Dan Hamhuis and Shea Weber have something to look forward to following Nashville's first-round exit from the Stanley Cup playoffs.

The Predators' defence pair accepted invitations Sunday to join Team Canada in Moscow for the upcoming world hockey championship in Russia.

Hamhuis and Weber saw their Stanley Cup hopes dashed in Friday's 3-2 loss to the visiting San Jose Sharks, who took the NHL Western Conference quarter-final series in five games.

In Russia, they will join a defence corps with plenty of experience on the international hockey scene.

Four of the five blue-liners have represented Canada in the past at the world junior tourney: Barret Jackman (2000, 2001), Eric Brewer (1998), Hamhuis (2001, 2002) and Weber (2005).

Brewer also won gold at the 2002 Olympics and 2003 and 2004 world championships.
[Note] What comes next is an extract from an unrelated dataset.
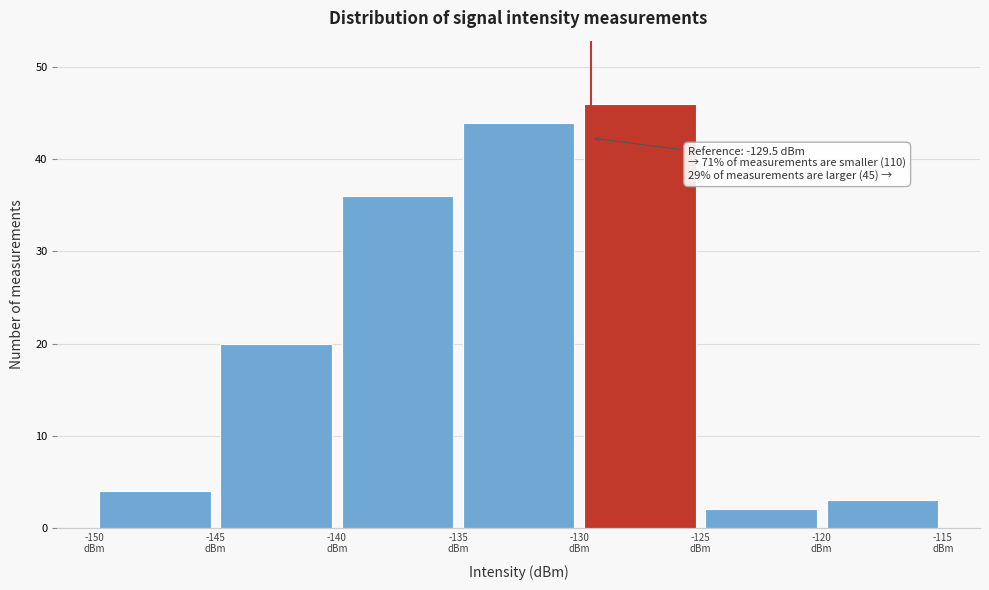

Over which range of the x-axis is the bar tallest?

-130 to -125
Only Carolina Hurricanes rearguard Mike Commodore, 27, will be making his international debut. He won a Stanley Cup with Carolina last spring and got to Game 7 of the final while playing with Calgary in 2004.
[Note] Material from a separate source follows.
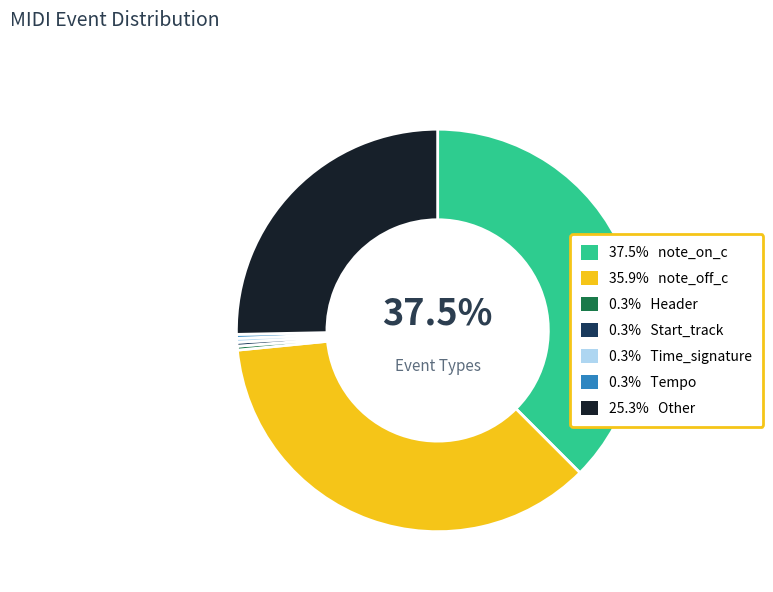

Is there a majority slice in this chart?

No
Canada's general manager Steve Yzerman and coach Andy Murray have been keen observers during Round 1 of the NHL post-season. They, along with a staff of advisers, have identified players from every team to invite once they've been eliminated.

After the additions of Hamhuis and Weber, two vacant spots remain on the blue-line. A third goalie will also be added to join Cam Ward of the Hurricanes and Dwayne Roloson of the Edmonton Oilers.

Hamhuis, a 24-year-old from Smithers, B.C., also played for the Canadian team that finished fourth a year ago at the world championship in Latvia. He had six goals and 20 points in 81 games for Nashville this year.

Weber, 21, established himself as one of Nashville's best young players in his first full NHL season. The Sicamous, B.C., native scored 17 goals and had 40 points while playing in 79 games this year.

Canada currently has nine forwards, including Jordan Staal, 18, of the Pittsburgh Penguins, who was added to the roster on Saturday.

The team will likely carry 13 players up front and is considering several options to fill out the remaining four spots.

The first group of Canadian players departed for Finland on Sunday and will participate in a training camp that includes junior player Jonathan Toews of Winnipeg and six European-based professionals.

Canada will play an exhibition game with the host Finns on Tuesday night in Tampere.

The team arrives in Moscow Thursday and will have two more days to prepare for its opening game against Germany on April 28. Canada will also play Norway and Slovakia in the first round.

This is an important event for Hockey Canada, which is already looking ahead to the Olympics in 2010.

Not only can it evaluate the performance of young players like Weber and first-time executives like Yzerman on the international stage, it can earn valuable world ranking points if the team has a good showing.

Canada has slipped to fourth in the rankings and faces tougher preliminary round competition at these tournaments as a result. It was rated No. 1 in the world heading into last year's Turin Olympics before finishing a disappointing seventh.